The Valyermo Dancers on Oct. 2 celebrated the group's 50th anniversary, drawing former and current dancers. From left are Hilary Van Dixhorn, Evangeline Jaquias, Marilyn Bayer-Echevarria, Sharon Ruiz, Consuelo Zúñiga-West, Beth Newell, April M. Hurlston, Marie Baronia and Anita Tubbs. (M.A. Kirk)

"Remember that refusing to condemn others causes our light to shine in the darkness. We are summoned to place our confidence in God," said Sister of Charity Sr. Edith Prendergast, the director of the Los Angeles Office of Religious Education at the time. "We rejoice in the midst of our struggle because we are held in the midst of God's love, a garment of love that revives and transforms."
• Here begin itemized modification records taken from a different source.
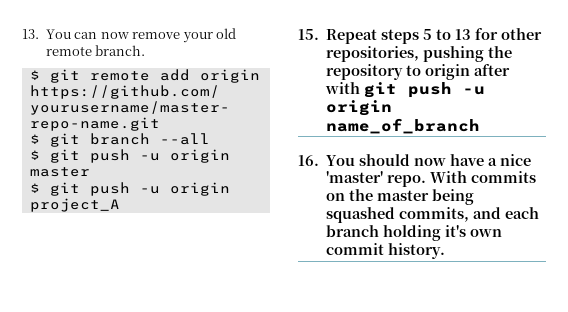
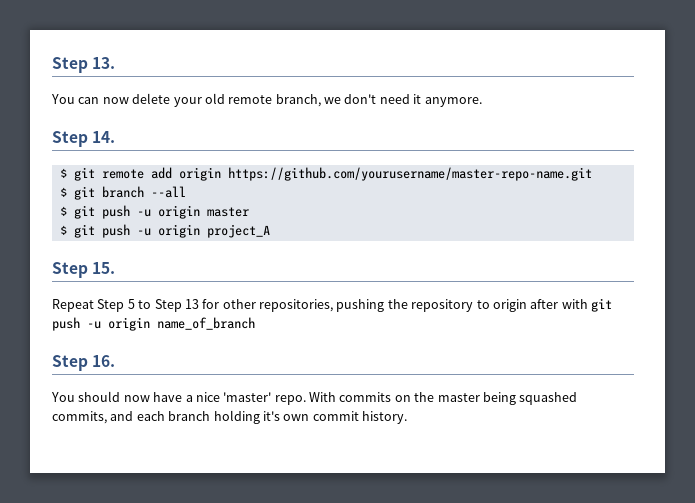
[22,29,39,39] 13. -> [52,57,116,73] Step 13. //
[132,32,181,39] remove -> [132,93,171,104] delete
[95,45,146,56] branch. -> [275,94,482,107] [52,131,116,147] branch, we don't need it anymore. // Step 14.
[298,29,419,44] 15. Repeat steps -> [52,262,116,278] [52,299,125,312] Step 15. // Repeat Step
(451, 34) none -> [154,299,182,312] Step
[298,155,319,166] 16. -> [52,355,116,371] Step 16. //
In Dancing with the Divine, a collection of essays gathered by Carla De Sola, West wrote of being invited to dance the powerful James Weldon Johnson poem "Creation" for the Los Angeles Religious Education Congress. In the image of the creator, the creator who is even like a "mammy bending over her baby," West not only created a dance, but a better church and country where the divine shines through.

The Valerymo Dancers have consistently participated in the Los Angeles Religious Education Congress for years. After the anniversary's Eucharist and reception, the dancers were back at work the next morning planning rehearsals for the 2023 congress.

Among the guests at the reception were Barry Barfield and Evangeline Jaquias, who shared memories of dancing "Judith" in the International Seminar on the Bible in Dance in Jerusalem in 1979. Except for group leaders Zúñiga-West and John West, Jaquias has the longest history in the company and Barfield came the farthest, from Spokane, Washington, to the 50th anniversary.

Barfield remembered dancing at the Los Angeles Religious Education Congress. "It is not our dance ability, it is God touching these people," he said. "We help people find that sense of God."